I caught myself thinking with my newish bf when we were about to do the dishes: "I can't not expect him to do the dishes because there is nothing wrong with him emotionally/mentally" (for as far as a person can asses that on The Outside). It scared the living hell out of me because it meant I could expect something from him. And it means he can disappoint me - and I can feel worthless again. From that perspective it's a lot easier to be with someone you can't expect anything from.

Just something I wanted to share. I don't feel everyone should follow The same track as I did as everyones situation is different. I do think it's important to ask yourself why you're avoiding to expect a r/s that is equal.  

This is a good point and partly one of the reasons we get snared by pwBPD in the first place, they dont present as a threat of us being overwhelmed. They "need" us, makes us feel good. If it wasn't for this ability to trigger the rescuer in us we would probably have lost interest pretty quick.

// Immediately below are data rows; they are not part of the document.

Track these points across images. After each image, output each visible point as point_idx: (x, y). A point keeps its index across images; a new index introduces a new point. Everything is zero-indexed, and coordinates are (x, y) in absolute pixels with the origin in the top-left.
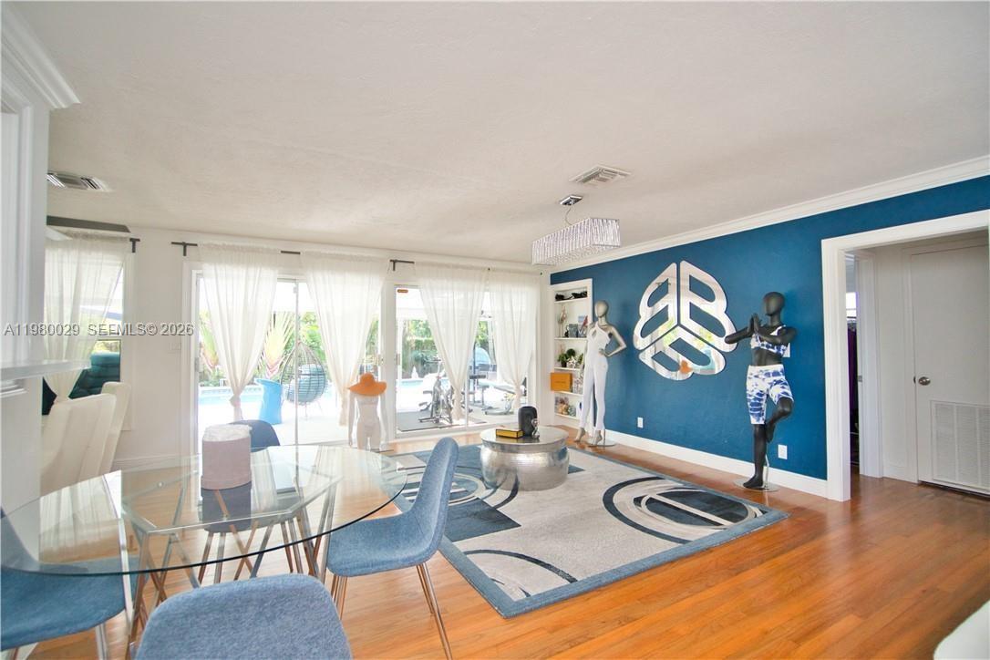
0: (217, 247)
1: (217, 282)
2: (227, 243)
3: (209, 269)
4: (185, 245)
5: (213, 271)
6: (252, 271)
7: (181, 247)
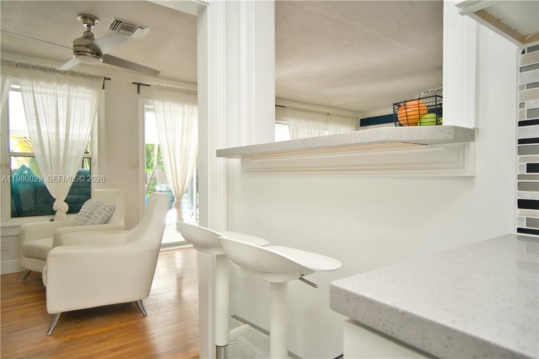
0: (163, 88)
1: (164, 115)
2: (169, 86)
3: (159, 105)
4: (139, 85)
5: (162, 107)
6: (186, 107)
7: (136, 86)
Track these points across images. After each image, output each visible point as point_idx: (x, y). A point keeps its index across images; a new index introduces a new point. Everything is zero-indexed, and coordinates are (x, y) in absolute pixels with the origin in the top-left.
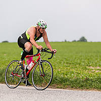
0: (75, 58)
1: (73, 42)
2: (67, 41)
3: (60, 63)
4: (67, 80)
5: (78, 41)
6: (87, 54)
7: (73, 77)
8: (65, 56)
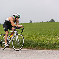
0: (48, 32)
1: (47, 22)
2: (43, 22)
3: (39, 35)
4: (43, 44)
5: (49, 22)
6: (55, 29)
7: (47, 42)
8: (43, 31)
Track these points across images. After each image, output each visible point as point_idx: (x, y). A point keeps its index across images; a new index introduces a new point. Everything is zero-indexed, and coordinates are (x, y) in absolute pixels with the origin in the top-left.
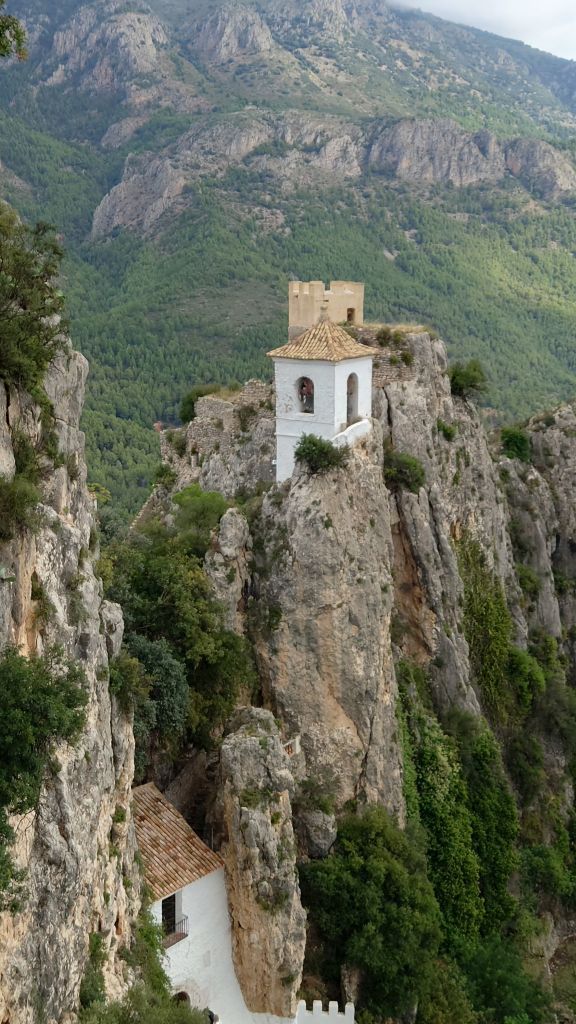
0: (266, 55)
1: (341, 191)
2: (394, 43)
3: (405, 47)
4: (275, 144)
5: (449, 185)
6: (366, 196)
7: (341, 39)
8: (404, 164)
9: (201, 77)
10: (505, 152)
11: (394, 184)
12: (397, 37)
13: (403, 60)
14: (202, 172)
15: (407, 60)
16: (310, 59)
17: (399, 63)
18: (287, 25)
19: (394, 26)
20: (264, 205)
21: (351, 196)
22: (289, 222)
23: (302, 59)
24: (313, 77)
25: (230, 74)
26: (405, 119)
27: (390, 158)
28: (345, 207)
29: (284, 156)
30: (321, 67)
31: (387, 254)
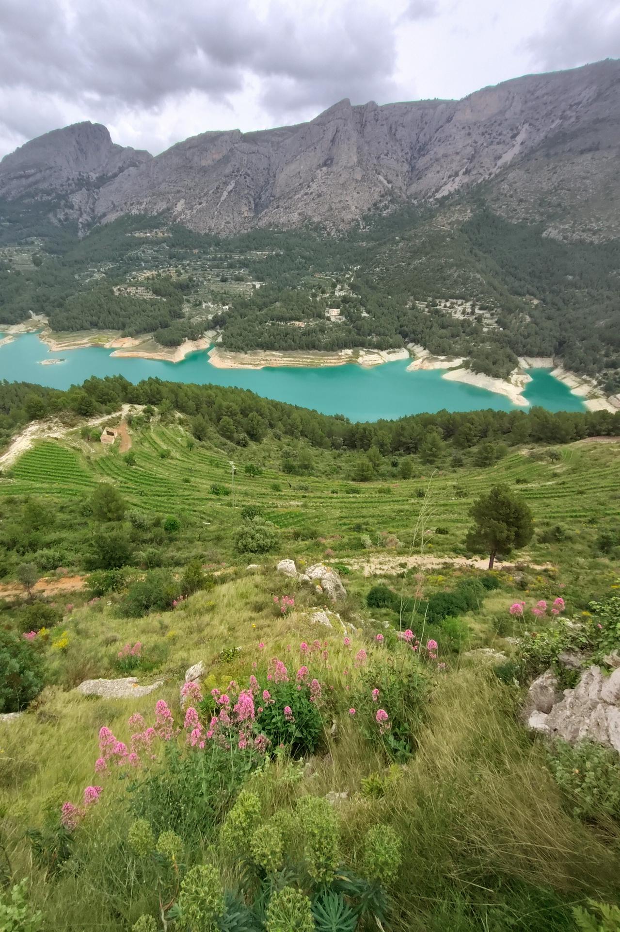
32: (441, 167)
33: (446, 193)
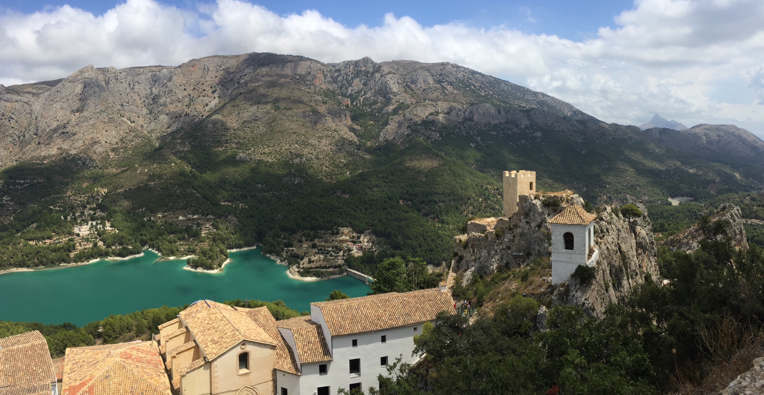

While others are saying "quit complaining" "get your act together"etc... we are saying "poor you" "let me help" "I can do that for you"... You reach out with your hand to help and they need a forklift to hand you their baggage. They think you are wonderful then go off shopping for some more baggage... You have now set a precedent and stubbornly try to live up to your promise to help.

Being a rescuer feels rewarding, then its a slippery slope from there.

Equal RS can be a threat as you may feel under pressure to keep up the standard too. That is a self confidence thing. Someone who lets you take control is easier. Problem is the balance is never ideal, it was our fantasy of an easy life that backfires.